-- The records follows --

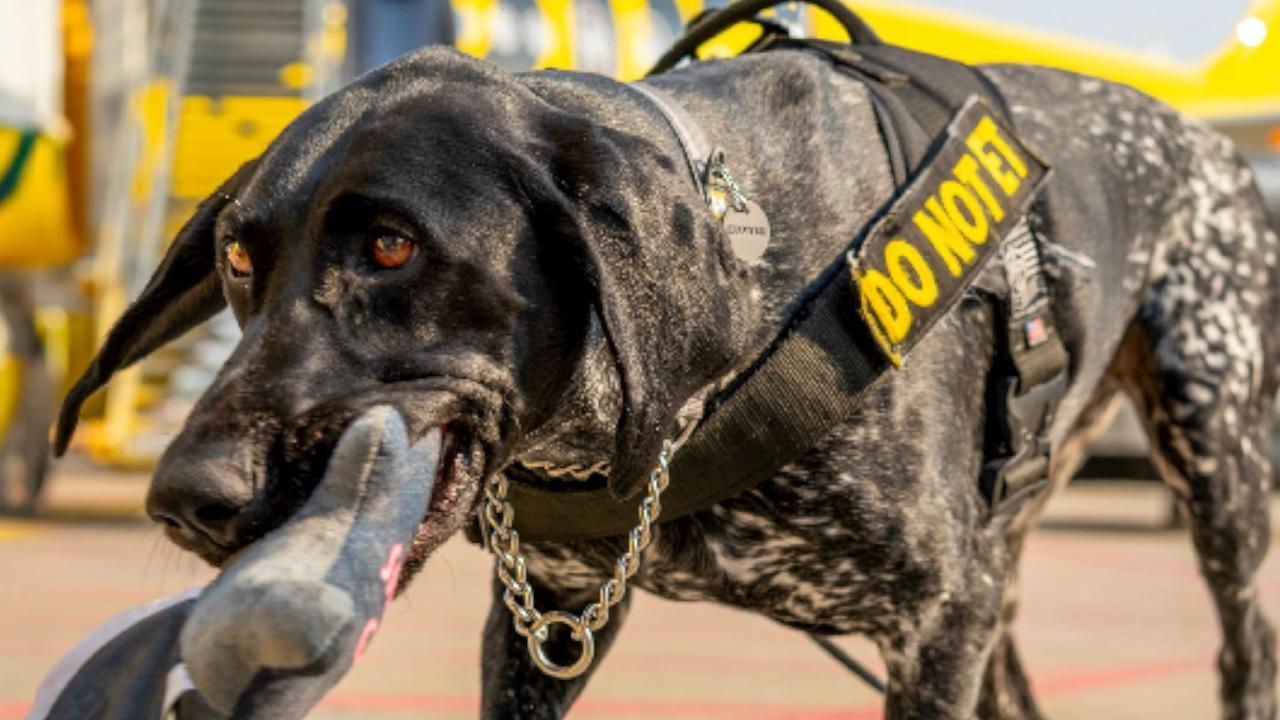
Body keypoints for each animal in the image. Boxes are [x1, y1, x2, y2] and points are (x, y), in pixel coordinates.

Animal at [62, 47, 1280, 712]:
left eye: (393, 248)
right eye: (236, 260)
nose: (188, 497)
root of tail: (1200, 135)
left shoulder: (940, 623)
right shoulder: (546, 624)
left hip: (1215, 458)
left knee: (1243, 644)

-- The records concluded --

**What you are asked to do**
Whenever the word "left" appears in a line of the listing, copy out that line.

**Solved exercise**
left eye: (393, 248)
left shoulder: (940, 623)
left hip: (1215, 458)
left knee: (1243, 644)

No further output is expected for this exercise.